Up until now the Republican battle has been a messy affair and one can only hope that, as the field narrows, more attention will be paid to just who John McCain actually is.

The fact that he doesn't hate immigrants and is genuinely opposed to torture is to be welcomed, but to be honest I would expect to find those sentiments in any rational human being. However, it is a huge mistake to look at those aspects of McCain and to imagine that, by doing so, one is seeing an accurate reflection of the whole man.

The fact that McCain is seen as the liberal Republican candidate is merely a sign of how far to the right the Republican party have slid. So goodbye Giuliani, but lets not celebrate a McCain victory. He's not so different from what we have now in terms of supporting military interventionism.

UPDATE:

It's interesting to see Michelle Malkin's reaction to a possible McCain nomination, based mainly on his stance on immigration.
But questions like this remain: How can McCain honestly reach out to conservatives when he defends his extremist campaign Hispanic outreach director who doesn’t believe in borders and when he boasts a national campaign finance chair and soft-money mogul who poured millions of dollars into the fight against English-language instruction in California, Planned Parenthood, and radical environmental fear-mongering groups?
And her readership are promising not to vote for McCain:

Carol…

I cannot in good conscience vote for John McCain.. If the country is going to hell, I’d rather Hillary, Barack, or the Dems can take credit for the destruction of the country than the Republicans.

Eric…

As a lifelong, politically active Conservative I’ve decided to vote Dem if McCain is the nominee. Why? Because I think that McCain will perform almost exactly like a Democrat and it is better to have the real thing in office rather than a Dem in GOP clothing. If McCain is elected and then performs poorly, because he acts like a Dem, he virtually guarantees a Dem win in 2012. However, if a Dem wins and runs things as they are dying to do then the GOP has a strong shot at 2012 and beyond.

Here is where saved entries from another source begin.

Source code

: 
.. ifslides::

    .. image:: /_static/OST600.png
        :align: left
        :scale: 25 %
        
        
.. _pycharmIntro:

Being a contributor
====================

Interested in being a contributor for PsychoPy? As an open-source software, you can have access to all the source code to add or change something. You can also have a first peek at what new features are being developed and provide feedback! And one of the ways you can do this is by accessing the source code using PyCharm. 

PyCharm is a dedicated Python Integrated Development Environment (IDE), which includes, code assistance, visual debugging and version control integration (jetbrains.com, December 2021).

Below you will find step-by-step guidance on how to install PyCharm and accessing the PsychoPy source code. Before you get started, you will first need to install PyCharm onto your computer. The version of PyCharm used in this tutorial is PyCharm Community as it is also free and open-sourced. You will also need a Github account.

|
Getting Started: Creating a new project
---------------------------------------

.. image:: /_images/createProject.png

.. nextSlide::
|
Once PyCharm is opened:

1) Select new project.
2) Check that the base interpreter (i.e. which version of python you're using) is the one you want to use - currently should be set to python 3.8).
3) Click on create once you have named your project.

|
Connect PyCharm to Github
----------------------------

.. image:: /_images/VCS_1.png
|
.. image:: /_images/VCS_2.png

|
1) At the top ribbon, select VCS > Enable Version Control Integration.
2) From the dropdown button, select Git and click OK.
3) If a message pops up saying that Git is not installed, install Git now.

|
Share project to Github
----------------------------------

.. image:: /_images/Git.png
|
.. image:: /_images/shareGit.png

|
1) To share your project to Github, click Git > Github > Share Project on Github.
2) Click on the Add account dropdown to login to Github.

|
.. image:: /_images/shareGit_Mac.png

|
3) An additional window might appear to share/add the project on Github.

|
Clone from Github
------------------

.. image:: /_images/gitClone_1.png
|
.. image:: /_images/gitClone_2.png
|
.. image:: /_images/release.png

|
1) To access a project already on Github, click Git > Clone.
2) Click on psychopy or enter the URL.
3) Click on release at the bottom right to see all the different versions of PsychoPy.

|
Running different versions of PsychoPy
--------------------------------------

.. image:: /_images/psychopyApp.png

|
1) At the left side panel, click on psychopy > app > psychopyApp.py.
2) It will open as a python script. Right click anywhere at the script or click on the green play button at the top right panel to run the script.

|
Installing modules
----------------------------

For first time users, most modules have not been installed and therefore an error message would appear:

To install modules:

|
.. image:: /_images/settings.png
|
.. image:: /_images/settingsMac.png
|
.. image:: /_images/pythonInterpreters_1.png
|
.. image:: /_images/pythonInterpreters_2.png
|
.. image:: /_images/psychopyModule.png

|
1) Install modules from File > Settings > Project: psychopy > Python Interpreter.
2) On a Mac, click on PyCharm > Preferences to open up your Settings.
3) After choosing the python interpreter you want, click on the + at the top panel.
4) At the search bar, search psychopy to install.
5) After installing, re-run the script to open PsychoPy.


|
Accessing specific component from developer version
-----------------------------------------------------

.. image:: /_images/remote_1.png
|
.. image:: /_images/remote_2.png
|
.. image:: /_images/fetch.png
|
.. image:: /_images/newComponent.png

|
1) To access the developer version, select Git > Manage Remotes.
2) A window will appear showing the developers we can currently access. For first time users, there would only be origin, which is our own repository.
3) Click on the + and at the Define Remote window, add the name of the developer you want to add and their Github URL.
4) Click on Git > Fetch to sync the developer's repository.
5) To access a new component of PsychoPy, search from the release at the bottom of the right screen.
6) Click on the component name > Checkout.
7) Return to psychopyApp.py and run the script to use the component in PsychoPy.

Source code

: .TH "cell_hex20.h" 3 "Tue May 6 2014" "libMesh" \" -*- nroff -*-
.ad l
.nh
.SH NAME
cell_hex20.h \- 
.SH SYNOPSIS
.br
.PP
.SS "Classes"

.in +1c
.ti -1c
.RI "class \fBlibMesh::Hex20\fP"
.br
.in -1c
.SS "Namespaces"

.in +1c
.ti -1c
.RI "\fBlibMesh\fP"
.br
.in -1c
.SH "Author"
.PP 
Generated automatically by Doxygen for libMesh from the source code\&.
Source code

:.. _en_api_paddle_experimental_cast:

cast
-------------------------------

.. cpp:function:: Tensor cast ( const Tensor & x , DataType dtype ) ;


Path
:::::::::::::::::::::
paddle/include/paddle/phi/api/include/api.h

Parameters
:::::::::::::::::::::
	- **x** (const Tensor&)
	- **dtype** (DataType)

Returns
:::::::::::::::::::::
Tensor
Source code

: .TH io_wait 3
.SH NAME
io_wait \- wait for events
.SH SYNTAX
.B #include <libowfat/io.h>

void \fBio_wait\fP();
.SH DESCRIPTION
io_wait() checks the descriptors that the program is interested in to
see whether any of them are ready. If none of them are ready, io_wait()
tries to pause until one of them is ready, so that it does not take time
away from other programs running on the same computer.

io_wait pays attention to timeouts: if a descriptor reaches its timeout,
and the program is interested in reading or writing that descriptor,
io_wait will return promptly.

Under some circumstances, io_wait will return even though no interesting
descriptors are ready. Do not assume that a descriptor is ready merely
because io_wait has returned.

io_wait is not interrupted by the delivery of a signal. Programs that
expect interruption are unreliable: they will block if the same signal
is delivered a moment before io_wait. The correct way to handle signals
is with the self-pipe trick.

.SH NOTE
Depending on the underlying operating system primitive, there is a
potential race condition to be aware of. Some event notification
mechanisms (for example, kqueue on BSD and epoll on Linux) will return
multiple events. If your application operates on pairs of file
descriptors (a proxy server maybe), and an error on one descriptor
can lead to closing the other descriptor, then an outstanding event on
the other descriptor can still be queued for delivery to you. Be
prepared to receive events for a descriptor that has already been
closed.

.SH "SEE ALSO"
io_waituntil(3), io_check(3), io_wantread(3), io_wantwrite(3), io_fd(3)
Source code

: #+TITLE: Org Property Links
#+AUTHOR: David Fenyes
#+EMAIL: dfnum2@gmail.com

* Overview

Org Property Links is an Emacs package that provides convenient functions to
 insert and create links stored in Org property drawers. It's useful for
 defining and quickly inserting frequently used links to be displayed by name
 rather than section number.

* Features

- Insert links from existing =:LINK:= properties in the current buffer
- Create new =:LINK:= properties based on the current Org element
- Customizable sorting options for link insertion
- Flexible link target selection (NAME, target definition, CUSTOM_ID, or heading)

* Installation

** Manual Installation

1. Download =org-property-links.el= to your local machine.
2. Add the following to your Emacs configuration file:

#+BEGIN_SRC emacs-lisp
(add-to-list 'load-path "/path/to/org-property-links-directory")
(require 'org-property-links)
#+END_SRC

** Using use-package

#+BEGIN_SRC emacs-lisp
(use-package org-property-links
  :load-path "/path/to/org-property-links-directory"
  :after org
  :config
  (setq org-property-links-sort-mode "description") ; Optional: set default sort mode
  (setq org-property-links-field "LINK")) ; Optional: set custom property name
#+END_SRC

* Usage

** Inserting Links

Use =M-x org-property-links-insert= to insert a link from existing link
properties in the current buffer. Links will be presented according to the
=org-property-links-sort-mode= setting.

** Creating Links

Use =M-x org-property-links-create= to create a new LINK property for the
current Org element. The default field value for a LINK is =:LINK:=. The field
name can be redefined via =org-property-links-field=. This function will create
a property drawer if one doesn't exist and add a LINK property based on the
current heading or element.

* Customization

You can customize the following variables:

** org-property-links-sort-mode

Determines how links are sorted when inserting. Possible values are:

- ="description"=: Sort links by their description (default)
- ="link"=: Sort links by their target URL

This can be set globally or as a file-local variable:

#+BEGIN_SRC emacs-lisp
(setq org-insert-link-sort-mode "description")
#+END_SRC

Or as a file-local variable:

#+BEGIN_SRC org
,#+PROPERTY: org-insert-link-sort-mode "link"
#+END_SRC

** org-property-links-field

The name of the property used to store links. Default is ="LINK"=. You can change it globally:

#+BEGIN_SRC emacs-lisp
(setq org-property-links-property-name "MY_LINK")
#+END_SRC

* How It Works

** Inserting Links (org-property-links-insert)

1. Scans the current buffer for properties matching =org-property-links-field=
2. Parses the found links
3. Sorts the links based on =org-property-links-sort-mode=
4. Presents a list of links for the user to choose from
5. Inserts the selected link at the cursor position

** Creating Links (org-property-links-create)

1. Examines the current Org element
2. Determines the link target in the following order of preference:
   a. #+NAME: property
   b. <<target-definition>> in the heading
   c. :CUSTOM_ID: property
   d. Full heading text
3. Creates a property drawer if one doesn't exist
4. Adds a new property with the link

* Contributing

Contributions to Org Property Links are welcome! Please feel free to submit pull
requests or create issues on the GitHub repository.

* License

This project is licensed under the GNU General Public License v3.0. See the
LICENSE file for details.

What I find most interesting here is that even though Malkin complains that 20% of the people who took part in the Florida election were Independents or Democrats, that still mean that 80% of those who voted were actually Republicans.

So, does this mean that Malkin and the views of her readership are actually out of touch with the Republican base? I do find that intriguing.

I note a similar state of despondency over at Little Green Footballs. Perhaps these rather extreme hate sites are simply talking to themselves at times...

For example, I notice that over at the very right wing National Review Online they are taking a much more balanced view of the whole thing:
Someone who agrees with you 80 percent of the time is not your enemy, Ronald Reagan reminded us. McCain’s voting record is considerably better than that. Before Barry Goldwater said “go to work,” he first advised conservatives to “grow up.” The moment is at hand for Senator McCain and conservatives to acknowledge what conservative voters had repeatedly made clear: That they need each other.
Such common sense reveals the hate filled bile of the Malkins for just what it is.